[START DATA ENTRIES]

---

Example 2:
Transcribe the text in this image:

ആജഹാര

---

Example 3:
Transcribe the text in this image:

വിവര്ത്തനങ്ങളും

[END DATA ENTRIES]

**AIM OF THE EXERCISE:**
Render the entries above as a two-column CSV with the headers "instruction" and "output". Each entry gets one row, with its text and its answer each in a single quoted field and line breaks replaced by spaces.

**EXERCISE RESPONSE:**
instruction,output
"--- Example 2: Transcribe the text in this image:","ആജഹാര"
"--- Example 3: Transcribe the text in this image:","വിവര്ത്തനങ്ങളും"